Permissionless blockchains are high risk…

We interpreted last year’s rules as leaving the issue of permissionless blockchains rather open. At the time, the Committee said it would continue to consider the issue of whether it’s possible to sufficiently deal with permissionless blockchain risks so that tokenized securities can be classed as lower risk for Group 1. 

If a tokenized security lands up in group 2, it gets the same treatment as cryptocurrencies. That means banks must set aside (at least) a dollar of capital for every dollar of tokenized securities they own on a public blockchain.

However, it seems our interpretation was overly optimistic. Today the Committee said it “concluded that cryptoassets that use permissionless blockchains create risks that cannot be sufficiently mitigated at present and therefore agreed to retain the existing treatment for such cryptoassets.” We didn’t think it previously clarified the treatment. But it seems it means they will class public blockchain security tokens as Group 2.

The permissionless blockchain conundrum

Public blockchains are becoming increasingly popular for digital securities. Arguably they are viewed as offering wider distribution, better interoperability and lower setup costs. 

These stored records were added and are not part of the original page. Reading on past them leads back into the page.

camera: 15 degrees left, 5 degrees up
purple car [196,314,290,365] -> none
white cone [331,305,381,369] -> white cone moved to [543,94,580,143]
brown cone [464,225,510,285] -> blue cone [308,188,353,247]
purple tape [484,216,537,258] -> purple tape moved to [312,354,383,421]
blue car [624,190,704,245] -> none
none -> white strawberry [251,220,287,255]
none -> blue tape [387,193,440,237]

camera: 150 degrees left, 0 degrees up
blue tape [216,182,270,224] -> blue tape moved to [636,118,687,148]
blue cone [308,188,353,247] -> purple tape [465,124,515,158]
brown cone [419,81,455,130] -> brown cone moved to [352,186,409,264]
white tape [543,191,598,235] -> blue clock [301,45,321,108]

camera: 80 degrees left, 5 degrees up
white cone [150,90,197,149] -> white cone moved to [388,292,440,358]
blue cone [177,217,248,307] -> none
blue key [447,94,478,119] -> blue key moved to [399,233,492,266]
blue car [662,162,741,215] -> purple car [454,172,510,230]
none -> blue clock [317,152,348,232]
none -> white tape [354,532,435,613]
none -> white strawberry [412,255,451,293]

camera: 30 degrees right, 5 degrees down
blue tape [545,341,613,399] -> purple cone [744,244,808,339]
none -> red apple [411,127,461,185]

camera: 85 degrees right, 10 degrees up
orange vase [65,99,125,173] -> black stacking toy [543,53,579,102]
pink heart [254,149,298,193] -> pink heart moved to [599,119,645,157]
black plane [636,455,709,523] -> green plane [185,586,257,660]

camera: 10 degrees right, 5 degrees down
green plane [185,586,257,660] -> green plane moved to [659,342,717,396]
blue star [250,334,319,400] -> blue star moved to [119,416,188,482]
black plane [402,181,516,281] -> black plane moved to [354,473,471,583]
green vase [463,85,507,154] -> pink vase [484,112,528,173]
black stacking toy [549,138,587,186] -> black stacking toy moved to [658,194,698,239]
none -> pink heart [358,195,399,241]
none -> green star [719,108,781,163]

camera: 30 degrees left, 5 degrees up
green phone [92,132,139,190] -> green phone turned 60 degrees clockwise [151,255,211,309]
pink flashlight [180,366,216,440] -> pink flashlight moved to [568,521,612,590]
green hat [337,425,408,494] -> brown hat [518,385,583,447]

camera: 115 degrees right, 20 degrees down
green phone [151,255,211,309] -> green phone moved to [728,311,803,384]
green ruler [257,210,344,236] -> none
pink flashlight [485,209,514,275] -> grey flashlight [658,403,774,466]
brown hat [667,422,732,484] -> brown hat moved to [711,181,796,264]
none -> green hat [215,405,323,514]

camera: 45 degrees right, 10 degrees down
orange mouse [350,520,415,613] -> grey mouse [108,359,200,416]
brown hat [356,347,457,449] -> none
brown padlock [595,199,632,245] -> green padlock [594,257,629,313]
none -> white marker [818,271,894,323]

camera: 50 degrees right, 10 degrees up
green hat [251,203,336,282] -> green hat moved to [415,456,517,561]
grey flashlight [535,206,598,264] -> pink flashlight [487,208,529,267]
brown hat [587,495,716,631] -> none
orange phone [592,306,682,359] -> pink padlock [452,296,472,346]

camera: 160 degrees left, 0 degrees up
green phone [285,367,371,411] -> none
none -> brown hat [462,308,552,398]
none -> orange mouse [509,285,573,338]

The challenge is that asset managers are interested in public blockchains. Asset managers that are not associated with banks are not subject to Basel rules. So if asset managers can use public blockchains but bank owned asset managers are penalized, that’s not a level playing field.

Meanwhile, the Basel Committee recently launched a consultation on how banks should disclose their crypto-asset exposures to regulators.